## Task statement
Taking each line of the records in turn, count those containing "bandwidth" and report only the number.

____

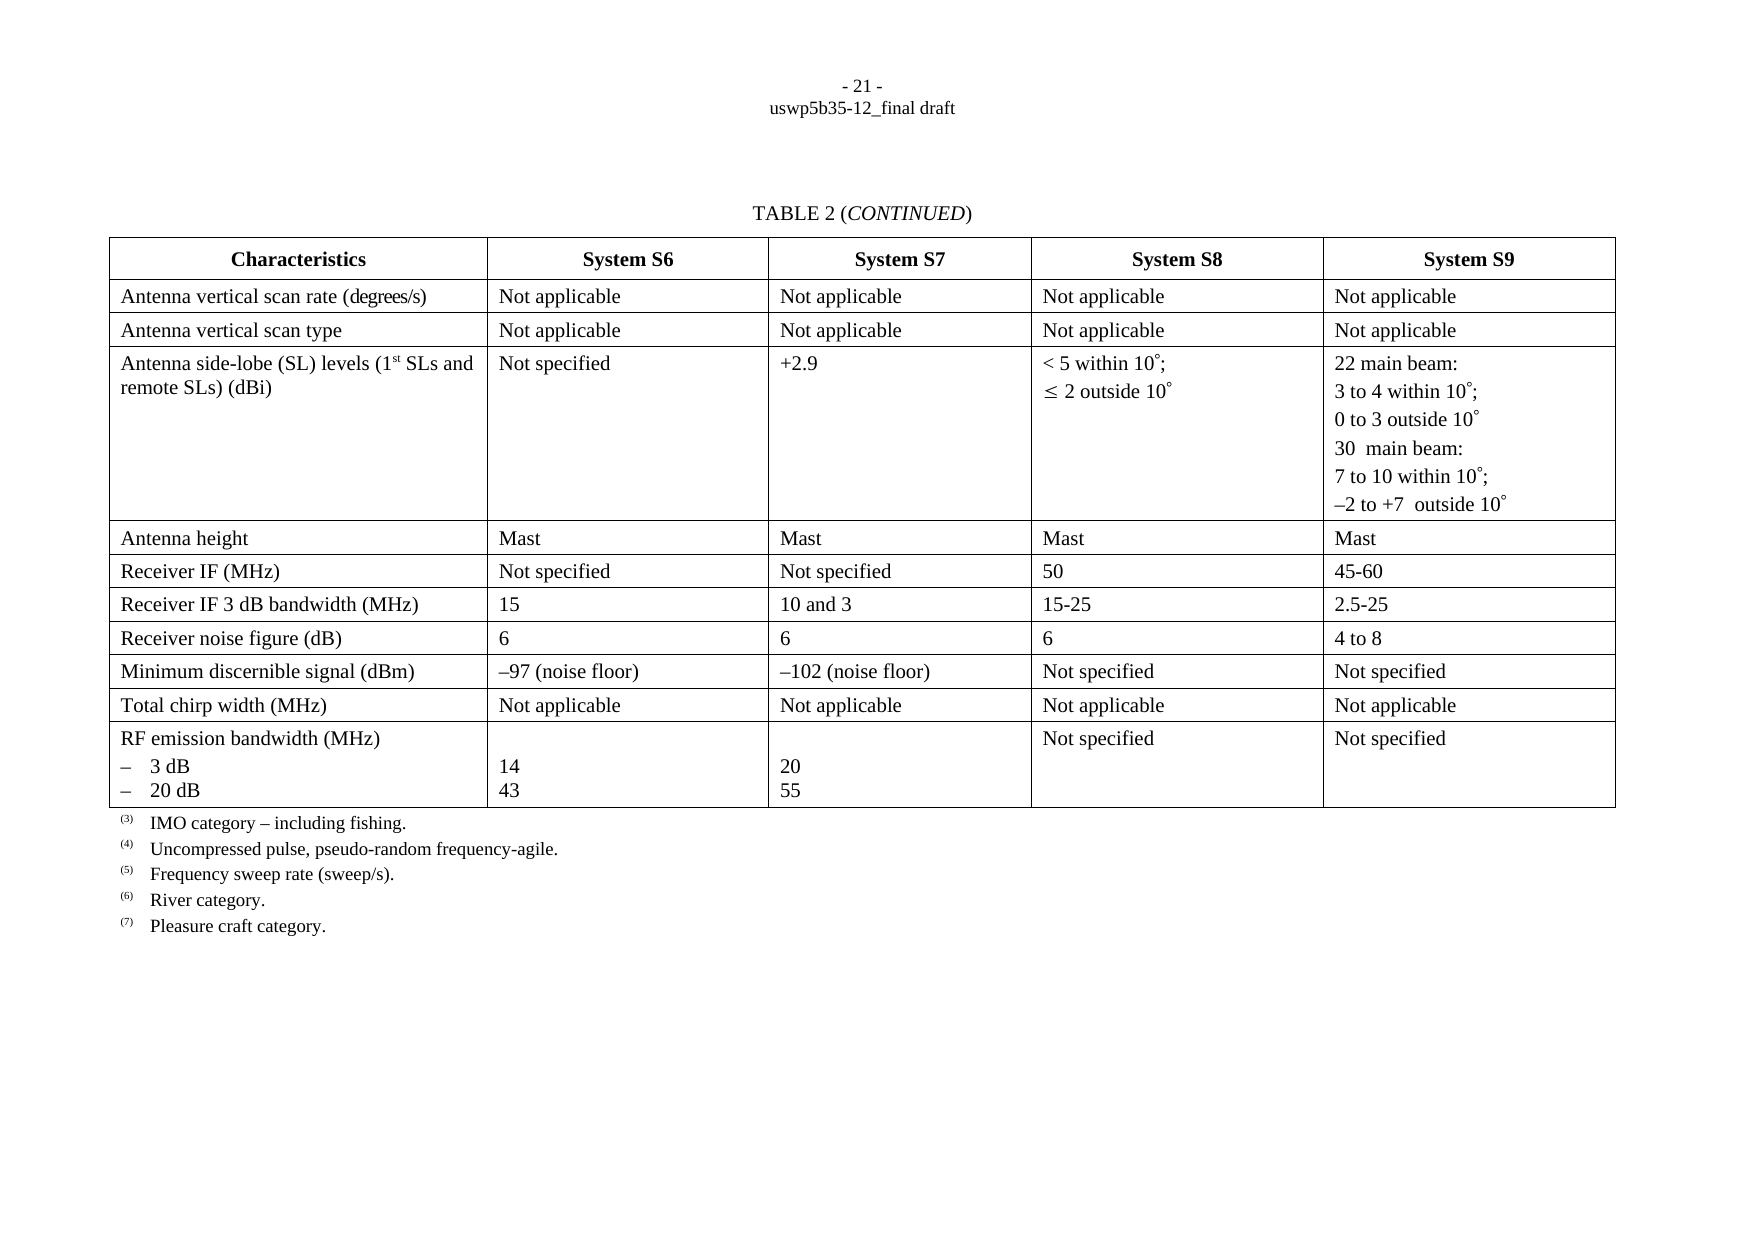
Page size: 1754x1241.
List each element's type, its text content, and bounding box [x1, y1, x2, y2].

table_cell Antenna vertical scan rate (degrees/s) [110, 280, 487, 312]
table_cell Mast [1032, 521, 1323, 554]
table_cell 20 55 [769, 722, 1031, 807]
table_cell 6 [769, 622, 1031, 654]
table_cell Minimum discernible signal (dBm) [110, 655, 487, 687]
table_cell Receiver IF (MHz) [110, 555, 487, 587]
table_cell Not specified [488, 347, 768, 520]
table_cell Not applicable [769, 689, 1031, 721]
table_cell 22 main beam: 3 to 4 within 10; 0 to 3 outside 10 30 main beam: 7 to 10 within 10; –2 to +7 outside 10 [1324, 347, 1615, 520]
table_cell 15 [488, 588, 768, 621]
table_cell Not applicable [1324, 280, 1615, 312]
table_cell < 5 within 10; 2 outside 10 [1032, 347, 1323, 520]
table_cell (3) IMO category – including fishing. (4) Uncompressed pulse, pseudo-random frequency-agile. (5) Frequency sweep rate (sweep/s). (6) River category. (7) Pleasure craft category. [109, 808, 1615, 941]
table_cell Not applicable [769, 280, 1031, 312]
text TABLE 2 (continued) [118, 176, 1606, 224]
table_cell 6 [488, 622, 768, 654]
table_cell Not applicable [1324, 689, 1615, 721]
table_cell Not applicable [1032, 313, 1323, 346]
table_cell Not applicable [488, 313, 768, 346]
table_cell Not specified [488, 555, 768, 587]
table_cell Not applicable [1032, 280, 1323, 312]
table_cell Mast [769, 521, 1031, 554]
table_header Characteristics [110, 238, 487, 279]
table_cell Receiver noise figure (dB) [110, 622, 487, 654]
table_cell 6 [1032, 622, 1323, 654]
table_cell RF emission bandwidth (MHz) – 3 dB – 20 dB [110, 722, 487, 807]
table_cell Not specified [1324, 655, 1615, 687]
table_cell 50 [1032, 555, 1323, 587]
table_cell Receiver IF 3 dB bandwidth (MHz) [110, 588, 487, 621]
table_header System S9 [1324, 238, 1615, 279]
table_cell Not specified [769, 555, 1031, 587]
table_cell Not applicable [488, 280, 768, 312]
table_cell Antenna side-lobe (SL) levels (1st SLs and remote SLs) (dBi) [110, 347, 487, 520]
table_cell 14 43 [488, 722, 768, 807]
table_cell Not applicable [769, 313, 1031, 346]
table_cell Not specified [1324, 722, 1615, 807]
table_header System S6 [488, 238, 768, 279]
table_cell –97 (noise floor) [488, 655, 768, 687]
table_cell Not applicable [488, 689, 768, 721]
table_cell Not applicable [1324, 313, 1615, 346]
table_cell 15-25 [1032, 588, 1323, 621]
table_cell Mast [488, 521, 768, 554]
table_cell Mast [1324, 521, 1615, 554]
table_cell +2.9 [769, 347, 1031, 520]
table_cell 10 and 3 [769, 588, 1031, 621]
table_header System S7 [769, 238, 1031, 279]
table_cell –102 (noise floor) [769, 655, 1031, 687]
table_cell 4 to 8 [1324, 622, 1615, 654]
table_cell Not applicable [1032, 689, 1323, 721]
table_cell Not specified [1032, 722, 1323, 807]
table_cell 45-60 [1324, 555, 1615, 587]
table_cell Antenna height [110, 521, 487, 554]
table_cell Not specified [1032, 655, 1323, 687]
table_header System S8 [1032, 238, 1323, 279]
table_cell Antenna vertical scan type [110, 313, 487, 346]
table_cell 2.5-25 [1324, 588, 1615, 621]
table_cell Total chirp width (MHz) [110, 689, 487, 721]
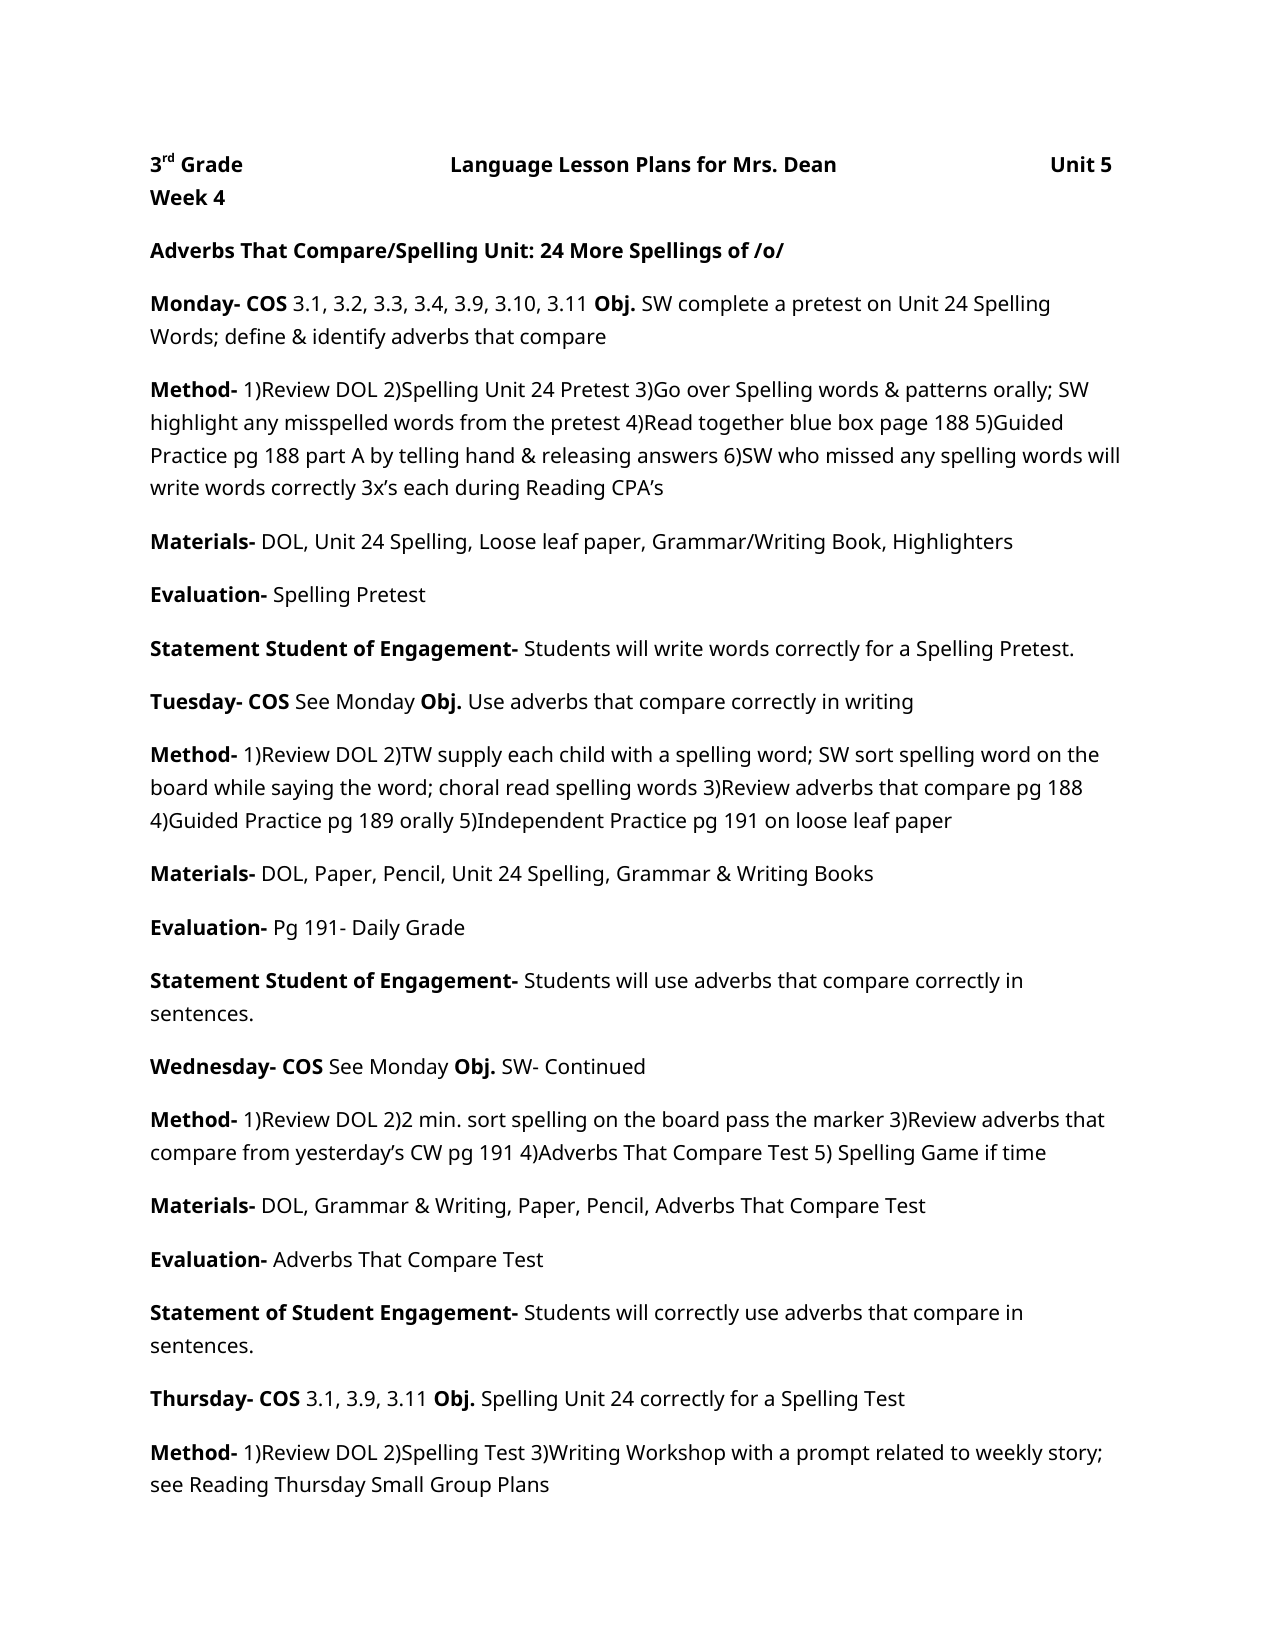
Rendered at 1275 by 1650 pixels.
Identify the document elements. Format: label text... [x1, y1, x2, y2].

text Statement Student of Engagement- Students will write words correctly for a Spelling Pretest. [150, 634, 1125, 662]
text Method- 1)Review DOL 2)Spelling Unit 24 Pretest 3)Go over Spelling words & patterns orally; SW highlight any misspelled words from the pretest 4)Read together blue box page 188 5)Guided Practice pg 188 part A by telling hand & releasing answers 6)SW who missed any spelling words will write words correctly 3x’s each during Reading CPA’s [150, 376, 1125, 502]
text Statement Student of Engagement- Students will use adverbs that compare correctly in sentences. [150, 966, 1125, 1027]
text Tuesday- COS See Monday Obj. Use adverbs that compare correctly in writing [150, 687, 1125, 716]
text Evaluation- Adverbs That Compare Test [150, 1245, 1125, 1273]
text Materials- DOL, Unit 24 Spelling, Loose leaf paper, Grammar/Writing Book, Highlighters [150, 527, 1125, 555]
text Thursday- COS 3.1, 3.9, 3.11 Obj. Spelling Unit 24 correctly for a Spelling Test [150, 1384, 1125, 1413]
text Evaluation- Pg 191- Daily Grade [150, 913, 1125, 941]
text Monday- COS 3.1, 3.2, 3.3, 3.4, 3.9, 3.10, 3.11 Obj. SW complete a pretest on Unit 24 Spelling Words; define & identify adverbs that compare [150, 289, 1125, 351]
text Wednesday- COS See Monday Obj. SW- Continued [150, 1052, 1125, 1081]
text Method- 1)Review DOL 2)Spelling Test 3)Writing Workshop with a prompt related to weekly story; see Reading Thursday Small Group Plans [150, 1438, 1125, 1499]
text Statement of Student Engagement- Students will correctly use adverbs that compare in sentences. [150, 1298, 1125, 1359]
text Adverbs That Compare/Spelling Unit: 24 More Spellings of /o/ [150, 236, 1125, 264]
text Materials- DOL, Paper, Pencil, Unit 24 Spelling, Grammar & Writing Books [150, 859, 1125, 888]
text Materials- DOL, Grammar & Writing, Paper, Pencil, Adverbs That Compare Test [150, 1192, 1125, 1220]
text Method- 1)Review DOL 2)TW supply each child with a spelling word; SW sort spelling word on the board while saying the word; choral read spelling words 3)Review adverbs that compare pg 188 4)Guided Practice pg 189 orally 5)Independent Practice pg 191 on loose leaf paper [150, 741, 1125, 834]
text Method- 1)Review DOL 2)2 min. sort spelling on the board pass the marker 3)Review adverbs that compare from yesterday’s CW pg 191 4)Adverbs That Compare Test 5) Spelling Game if time [150, 1106, 1125, 1167]
text Evaluation- Spelling Pretest [150, 580, 1125, 609]
text 3rd Grade Language Lesson Plans for Mrs. Dean Unit 5 Week 4 [150, 150, 1125, 211]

____

## Solution for this task
2